**Page excerpt**
'''
# Thoughts and Comments?



## JSutton (Mar 5, 2013)

Just playing around with shutter speeds and closeups.  Flash was used in both photos, which shows in reflections .. the water drop was fun to shoot, but I'd like feedback and advice for both. 

1.


2.


----------



## jenko (Mar 12, 2013)

Looks like you went overboard on sharpening, making some of the noise more obvious. 

One has to do something pretty fantastic and creative with water drops to make them new and interesting. What may work better is the same shot with your reflection in the drop. 


The second shot is more interesting to me, but some basic technical issues are getting in the way, like focus and color. 

Sharpening an image is not equal to focus. If an image is in focus, sharpening becomes something used subtlety, if it is even necessary at all. 

Bee shot looks too saturated.
'''
**Supplied records**
'''
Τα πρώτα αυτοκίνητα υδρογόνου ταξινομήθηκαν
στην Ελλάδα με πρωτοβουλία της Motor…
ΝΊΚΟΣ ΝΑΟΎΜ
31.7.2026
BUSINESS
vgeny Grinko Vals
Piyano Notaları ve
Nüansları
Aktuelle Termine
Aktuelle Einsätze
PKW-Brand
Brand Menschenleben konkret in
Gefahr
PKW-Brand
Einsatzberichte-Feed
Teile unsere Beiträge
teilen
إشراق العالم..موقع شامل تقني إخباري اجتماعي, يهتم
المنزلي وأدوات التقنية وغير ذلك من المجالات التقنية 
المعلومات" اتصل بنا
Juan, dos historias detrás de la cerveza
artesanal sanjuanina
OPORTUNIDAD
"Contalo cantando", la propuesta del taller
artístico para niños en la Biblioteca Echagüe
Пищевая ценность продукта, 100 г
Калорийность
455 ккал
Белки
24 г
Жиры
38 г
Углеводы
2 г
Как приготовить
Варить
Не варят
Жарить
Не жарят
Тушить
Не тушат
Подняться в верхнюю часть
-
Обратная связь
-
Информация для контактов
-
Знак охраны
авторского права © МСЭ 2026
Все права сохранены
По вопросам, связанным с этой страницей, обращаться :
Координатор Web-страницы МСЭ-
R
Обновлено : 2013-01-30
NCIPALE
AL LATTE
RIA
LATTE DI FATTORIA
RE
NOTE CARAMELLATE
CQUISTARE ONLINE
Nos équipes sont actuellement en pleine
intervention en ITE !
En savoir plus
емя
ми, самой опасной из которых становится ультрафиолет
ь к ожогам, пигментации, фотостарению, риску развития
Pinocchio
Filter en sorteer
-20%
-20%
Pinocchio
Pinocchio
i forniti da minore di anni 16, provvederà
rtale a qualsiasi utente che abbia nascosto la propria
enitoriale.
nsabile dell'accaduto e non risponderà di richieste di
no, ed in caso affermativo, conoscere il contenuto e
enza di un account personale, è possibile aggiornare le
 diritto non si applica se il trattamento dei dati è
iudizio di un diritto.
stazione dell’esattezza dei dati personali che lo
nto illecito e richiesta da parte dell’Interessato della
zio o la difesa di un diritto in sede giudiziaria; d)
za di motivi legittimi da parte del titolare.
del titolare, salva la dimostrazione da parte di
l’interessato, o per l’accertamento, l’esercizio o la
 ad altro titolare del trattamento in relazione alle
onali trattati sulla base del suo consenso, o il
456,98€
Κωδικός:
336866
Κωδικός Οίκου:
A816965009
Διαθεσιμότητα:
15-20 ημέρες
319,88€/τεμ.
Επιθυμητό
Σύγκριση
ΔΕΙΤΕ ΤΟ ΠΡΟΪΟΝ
'''
**Exercise**
Copy the whole forum thread on shutter speeds and closeups word for word. The items are not needed here.

**Reply to the task**
# Thoughts and Comments?



## JSutton (Mar 5, 2013)

Just playing around with shutter speeds and closeups.  Flash was used in both photos, which shows in reflections .. the water drop was fun to shoot, but I'd like feedback and advice for both. 

1.


2.


----------



## jenko (Mar 12, 2013)

Looks like you went overboard on sharpening, making some of the noise more obvious. 

One has to do something pretty fantastic and creative with water drops to make them new and interesting. What may work better is the same shot with your reflection in the drop. 


The second shot is more interesting to me, but some basic technical issues are getting in the way, like focus and color. 

Sharpening an image is not equal to focus. If an image is in focus, sharpening becomes something used subtlety, if it is even necessary at all. 

Bee shot looks too saturated.